Oil's most-recent minor decline - - there have been several during the past five years - - was short-circuited Friday, this time by the falling dollar and geopolitical events. (Oil rose $2.88 to $134.81 per barrel in Friday afternoon trading.)Investors (and oil users, for that matter) may be asking: Is there anything in oil's chart that would have provided a clue to this latest and other abrupt ends to the brief pull-backs? Technical analysts believe there is.
Although they represent only one segment of the financial analysis / market analysis spectrum, technical analysts argue that certain indicators provide clues regarding price movement. And one long-term trend indicator is the moving average.
A tough average to break is the 50-day moving average: strong companies, or commodities, consistently remain above the 50-day moving average; weak ones, the reverse.
An even tougher average to break? The 200-day moving average. Given the typical time horizons for many traders, the 200-day moving average, or 200-day MA, is considered the toughest average to break.
The significance for oil? This week, oil's 200-day moving average rose above $100, to $100.67.

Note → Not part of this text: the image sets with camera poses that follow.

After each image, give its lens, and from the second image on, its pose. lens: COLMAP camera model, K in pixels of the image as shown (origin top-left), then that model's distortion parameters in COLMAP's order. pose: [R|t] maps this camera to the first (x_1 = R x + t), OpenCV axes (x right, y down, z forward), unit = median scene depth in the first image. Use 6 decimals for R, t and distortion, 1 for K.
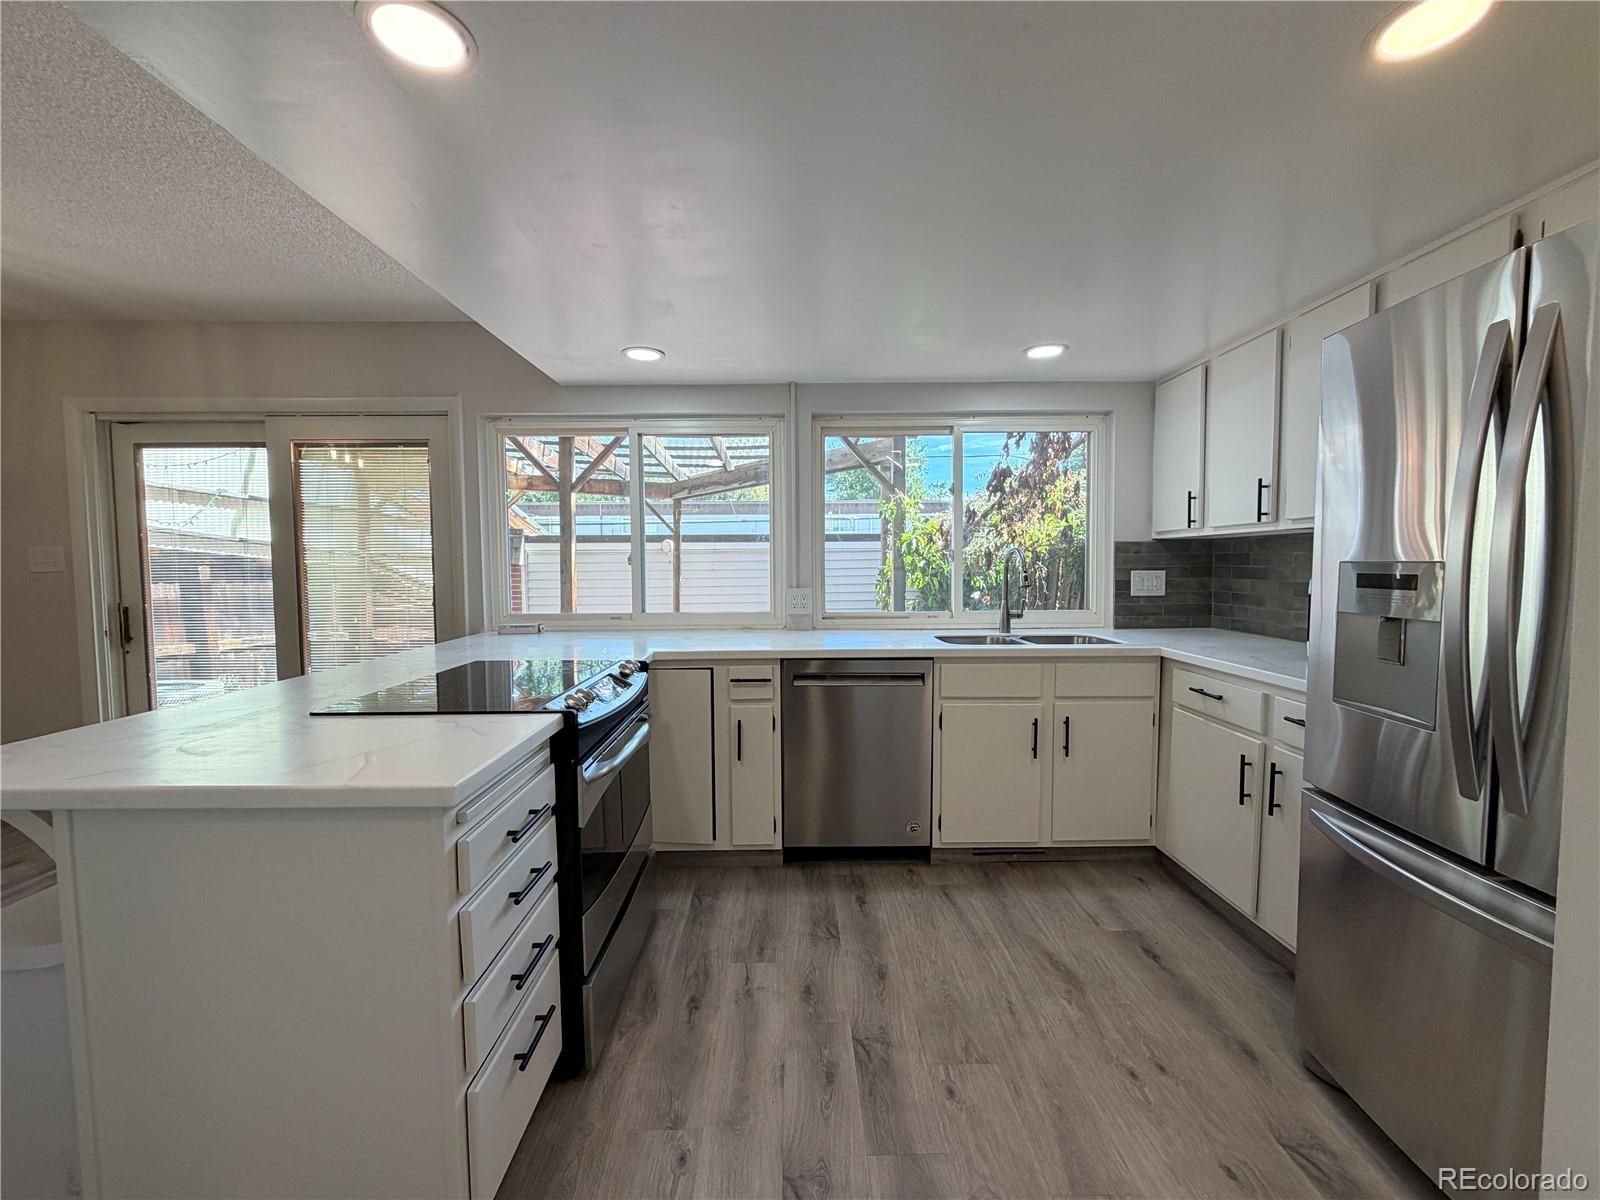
lens RADIAL K [[686.6, 0, 800.0], [0, 686.6, 600.0], [0, 0, 1]] dist [0.003942, 0.000415]
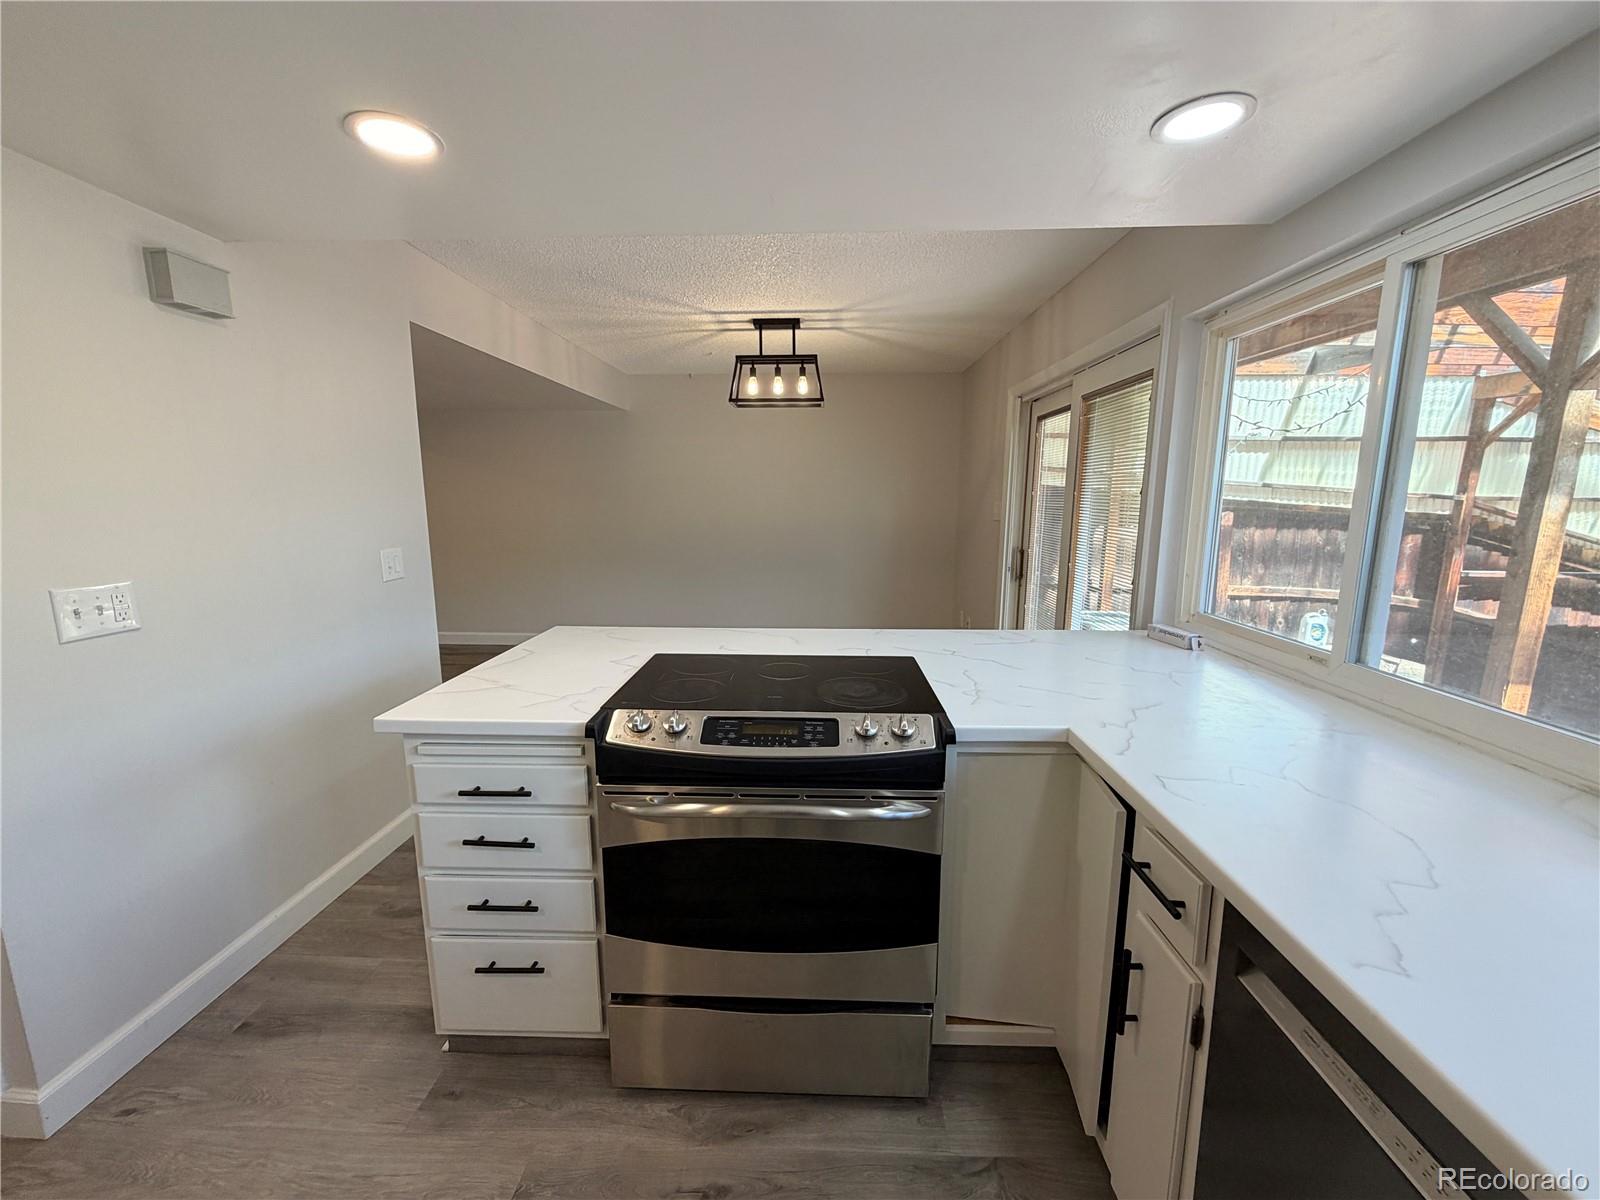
lens RADIAL K [[640.0, 0, 796.4], [0, 640.0, 598.9], [0, 0, 1]] dist [-0.000932, 0.000217]
pose [[-0.072061, 0.168442, -0.983074, 0.233061], [-0.052160, 0.983651, 0.172364, -0.083082], [0.996035, 0.063698, -0.062097, 0.655594]]
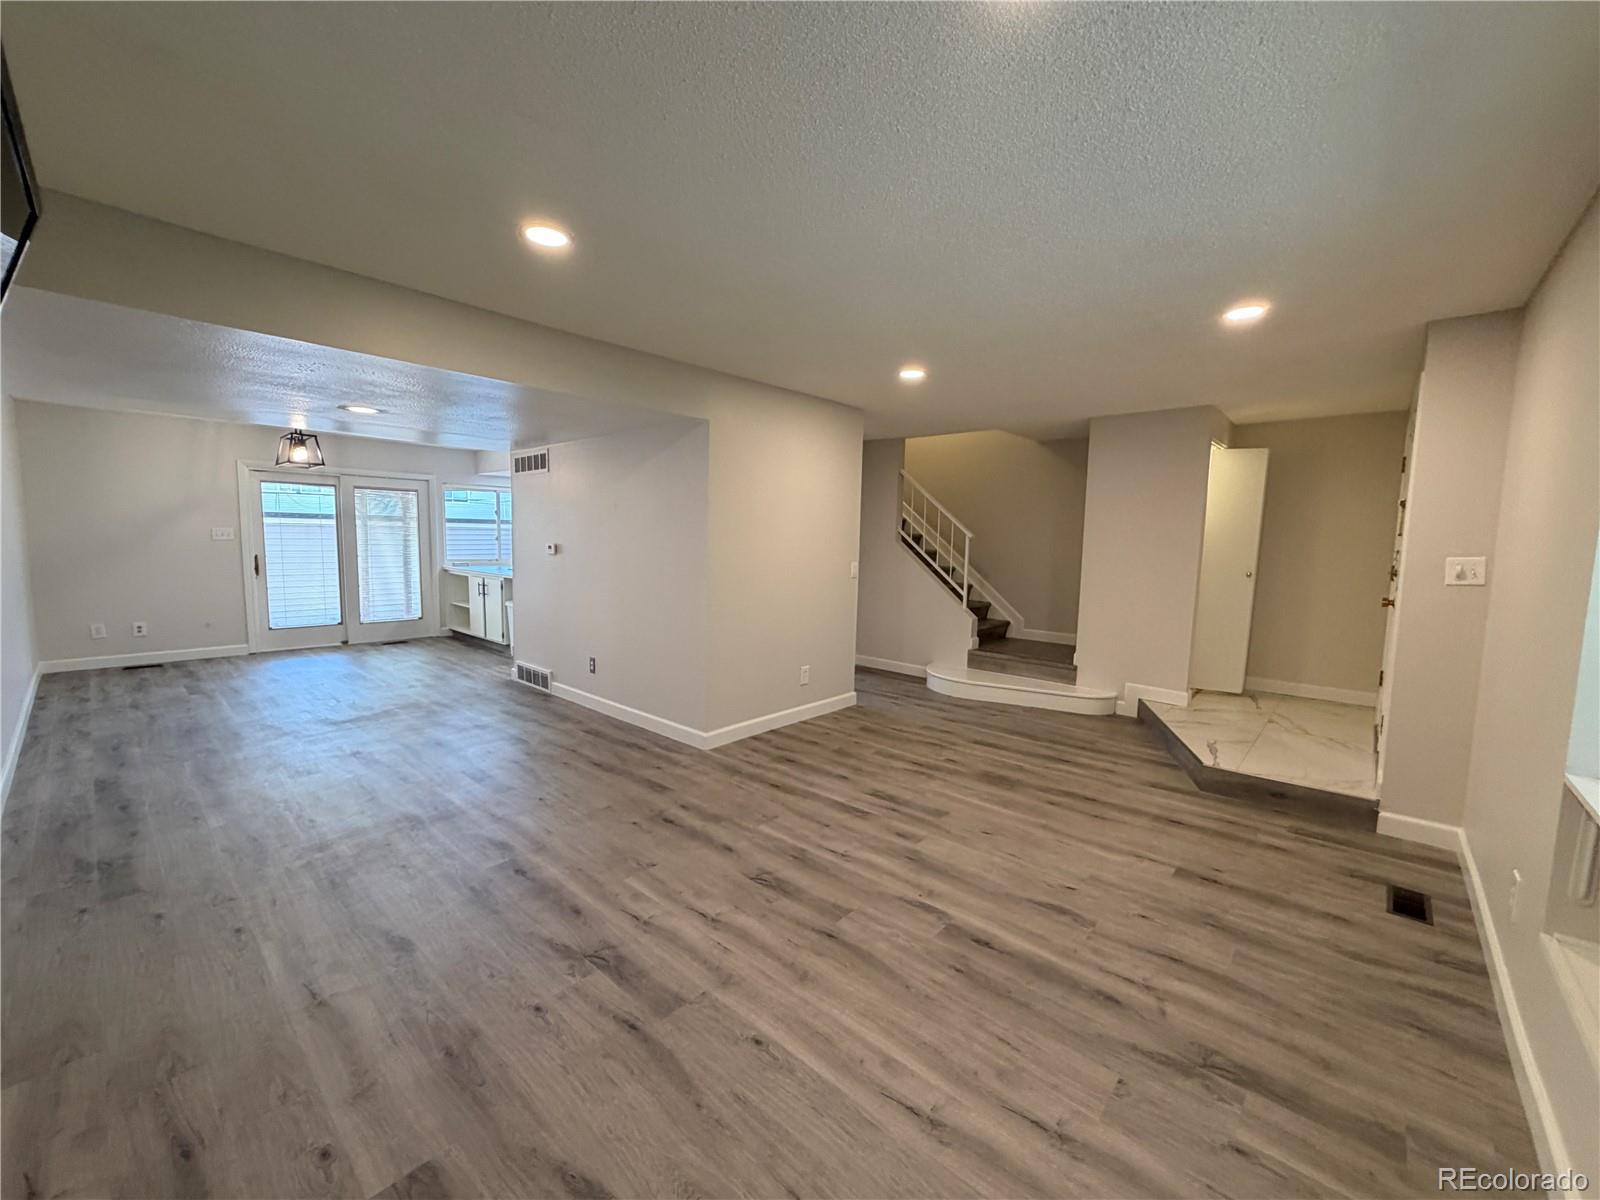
lens RADIAL K [[640.0, 0, 796.4], [0, 640.0, 598.9], [0, 0, 1]] dist [-0.000932, 0.000217]
pose [[0.669732, -0.050054, 0.740914, -1.351972], [0.009833, 0.998236, 0.058550, 0.043169], [-0.742537, -0.031928, 0.669043, -1.613612]]
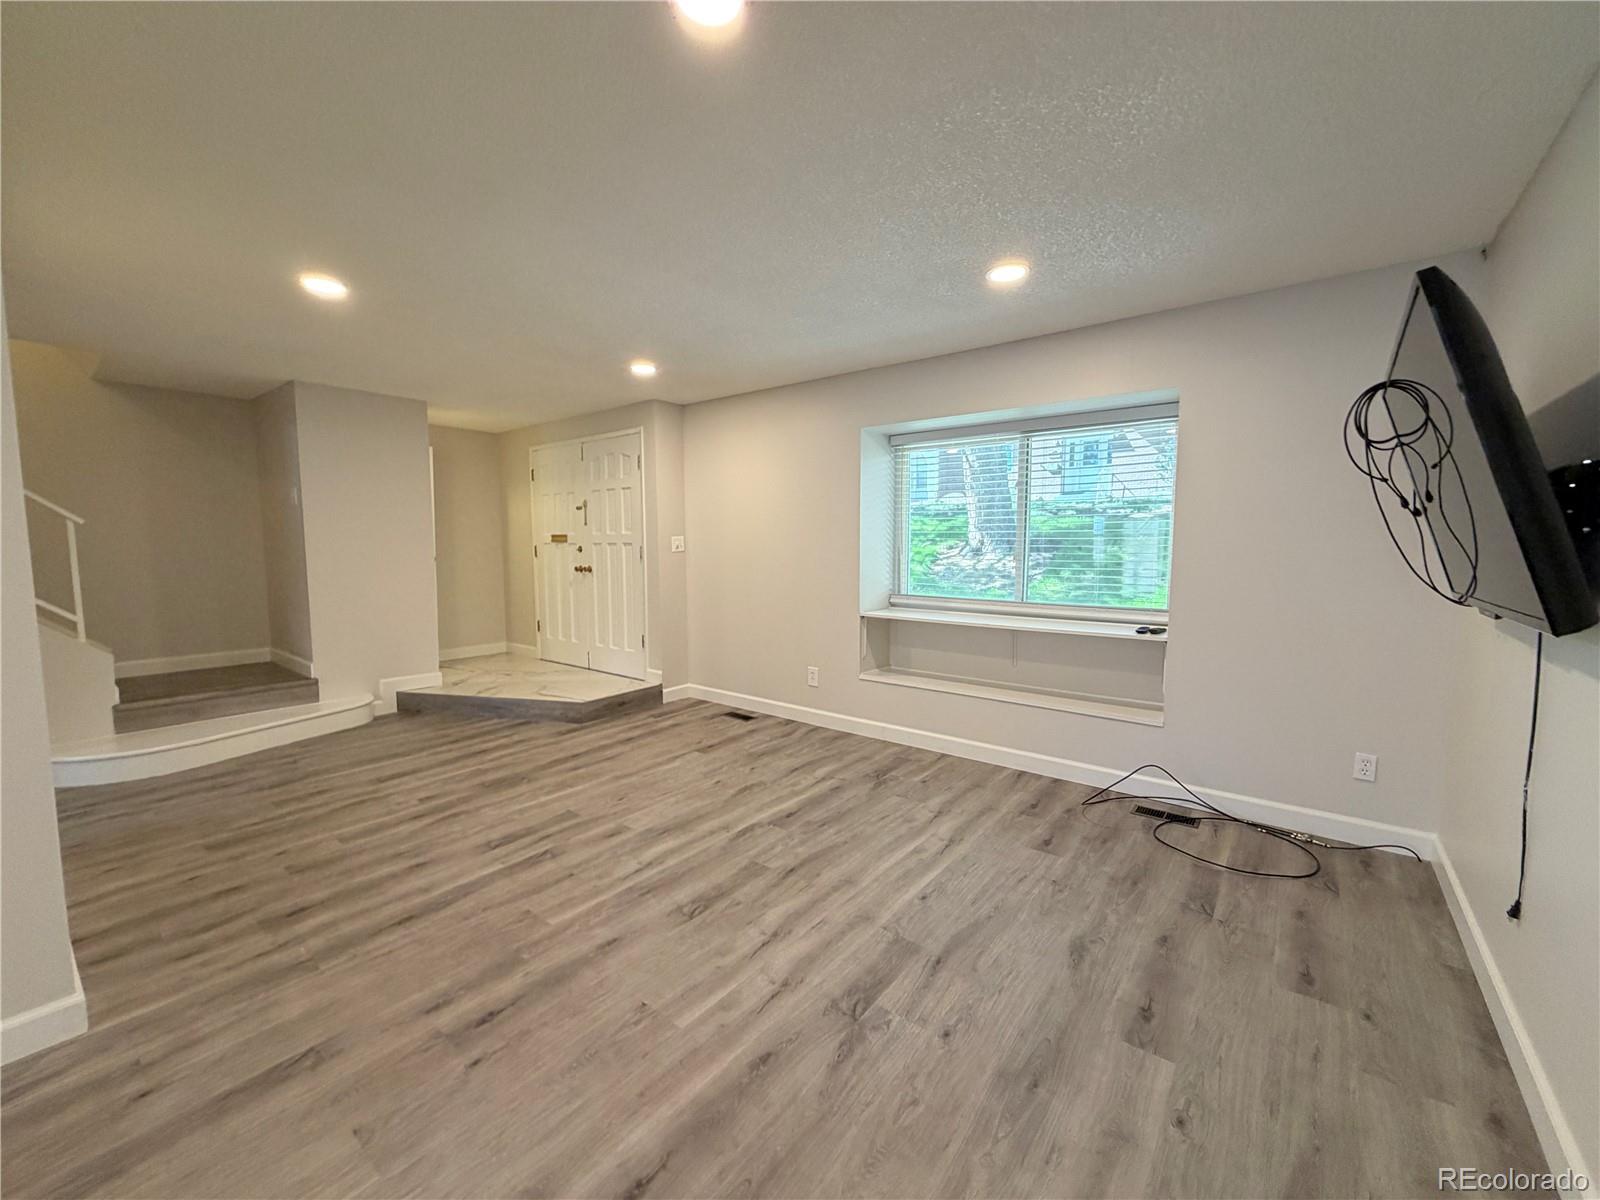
lens RADIAL K [[640.0, 0, 796.4], [0, 640.0, 598.9], [0, 0, 1]] dist [-0.000932, 0.000217]
pose [[-0.781856, -0.046800, 0.621700, -1.315581], [0.036416, 0.992048, 0.120476, 0.020829], [-0.622394, 0.116834, -0.773935, -0.673946]]
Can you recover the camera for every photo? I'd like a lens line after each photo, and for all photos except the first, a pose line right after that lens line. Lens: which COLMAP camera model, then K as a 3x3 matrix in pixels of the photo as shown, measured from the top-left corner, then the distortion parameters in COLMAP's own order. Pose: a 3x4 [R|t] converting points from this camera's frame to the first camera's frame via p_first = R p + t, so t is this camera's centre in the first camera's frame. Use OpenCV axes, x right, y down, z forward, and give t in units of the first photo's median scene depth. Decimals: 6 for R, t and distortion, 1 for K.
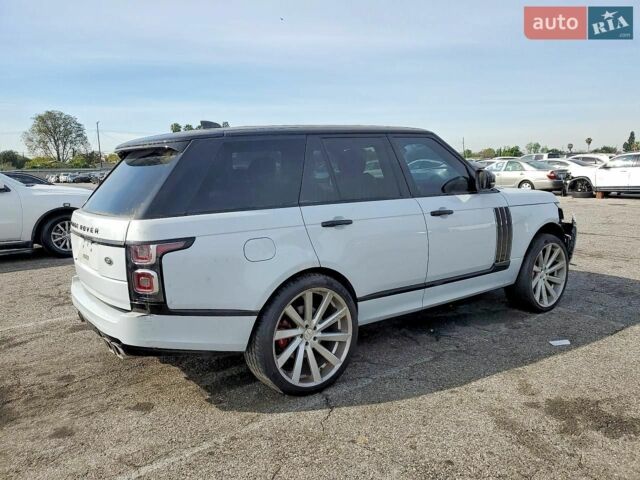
lens RADIAL K [[481.6, 0, 320.0], [0, 481.6, 240.0], [0, 0, 1]] dist [0.057893, -0.056555]
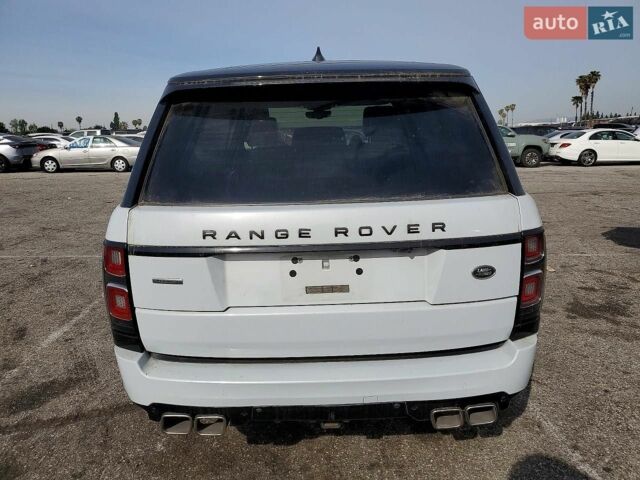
lens RADIAL K [[481.6, 0, 320.0], [0, 481.6, 240.0], [0, 0, 1]] dist [0.057893, -0.056555]
pose [[0.593452, -0.159337, 0.788940, -0.965614], [0.125203, 0.986552, 0.105068, -0.082177], [-0.795072, 0.036425, 0.605421, 0.761337]]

Oil: a strong chart, technically
What does it mean? From a review of oil's chart we see the strength - - or long-term bullish trend - - in oil: oil has, with a few breaches, basically remained above its 50-day MA for about a year and, even more telling, has not come close to falling below its 200-day MA. Further, oil's steady rise has pushed both the 50-day and 200-day moving averages up, with the 50-day MA currently is at $124.29 and the 200-day MA above the aforementioned $100 mark.
In other words, given the difficulty of breaking the 200-day MA and oil's high price, oil's trend is bullish, from a technical standpoint, and that oil's price rise is not a fleeting or flimsy phenomenon. Oil, from a technical standpoint has displayed price strength for long time. A breach of the 200 MA would have indicated weakness, but oil has not come close to it, recently. Further, given that oil is currently trading at $30 above its 200-MA, it would seem it would take an extraordinary series of events just to get the price of oil to drop close to its 200-MA, let alone break it: think about what would have to happen for oil to drop $30? A massive decline in global oil consumption. An announcement by several oil producers of millions of new barrels in increased production. Could either or both of these occur? Yes. Are they likely? No.
Oil Analysis: Technical analysis is telling us that oil's bullish trend is strong, and that it would take an extraordinary change in supply and/or demand to reverse it. Further, contrary to minor, daily data points that may suggest a reversal or the end of an oil 'bubble', the 200-day MA's duration is telling us that oil's price rise has not been a spur-of-the-moment, thinly-supported phenomenon, and its high level reflects the high value the market places on oil, given current supply / demand conditions. Major supply-altering and/or demand-altering events would have to occur just to get oil to drop to its 200-day MA, and that would place oil at $100 per barrel - - still a very high price, indeed.